Exercise: Would you return the listing exactly as written, apart from its pictures?

Data section:
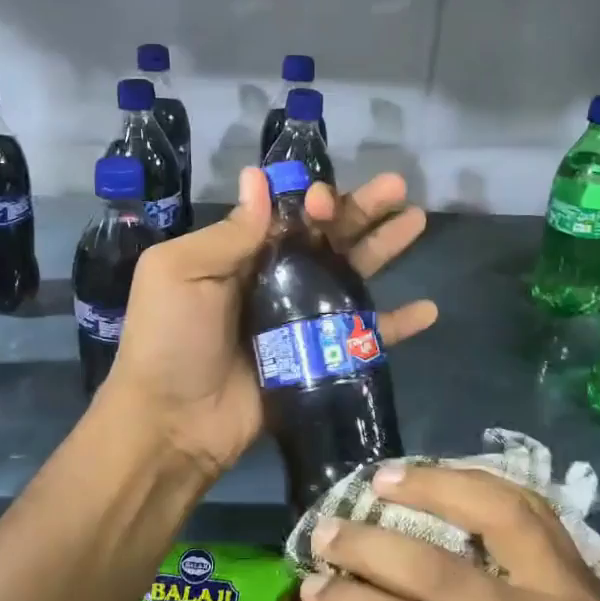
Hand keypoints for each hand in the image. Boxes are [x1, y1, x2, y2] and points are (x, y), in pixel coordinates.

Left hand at [105, 167, 437, 482]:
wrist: (173, 424)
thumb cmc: (171, 340)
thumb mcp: (180, 273)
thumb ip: (228, 233)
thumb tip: (259, 177)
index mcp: (240, 256)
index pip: (288, 216)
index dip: (313, 201)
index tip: (330, 198)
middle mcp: (274, 282)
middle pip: (327, 239)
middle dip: (361, 211)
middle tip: (399, 189)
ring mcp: (300, 322)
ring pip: (351, 277)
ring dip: (384, 249)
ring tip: (417, 222)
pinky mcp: (318, 360)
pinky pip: (364, 337)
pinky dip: (396, 324)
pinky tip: (428, 309)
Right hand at [301, 465, 599, 600]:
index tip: (312, 581)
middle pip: (441, 571)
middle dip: (371, 545)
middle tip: (327, 529)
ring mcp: (574, 595)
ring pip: (498, 513)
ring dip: (434, 486)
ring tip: (385, 477)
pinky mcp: (589, 577)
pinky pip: (533, 511)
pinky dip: (484, 486)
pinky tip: (448, 478)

Output for this exercise:
Hand keypoints for each hand in the image. Boxes are [x1, y1, x2, y2] and points are (x, y), in pixel coordinates.

Left hand at [105, 167, 437, 482]:
wrist: (173, 424)
thumb cmc: (171, 340)
thumb mcp: (180, 273)
thumb ip: (228, 233)
thumb tip: (259, 177)
index mcp: (240, 256)
index pip: (288, 216)
index dip: (313, 201)
index tip: (330, 198)
middle mcp: (274, 282)
middle pip: (327, 239)
middle dip: (361, 211)
middle tip: (399, 189)
ring mcp: (300, 322)
ring pip: (351, 277)
ring dip: (384, 249)
ring tip: (417, 222)
pinky mcp: (318, 360)
pinky pip: (364, 337)
pinky dip: (396, 324)
pinky tip: (428, 309)
Right hand at [301, 465, 599, 600]:
index tip: (312, 581)
middle pip: (441, 571)
middle dip: (371, 545)
middle tip: (327, 529)
ring mcp: (574, 595)
ring pip: (498, 513)
ring dip: (434, 486)
ring tip: (385, 477)
pinky mcp: (589, 577)
pinky pip: (533, 511)
pinky dip: (484, 486)
pinky tip: (448, 478)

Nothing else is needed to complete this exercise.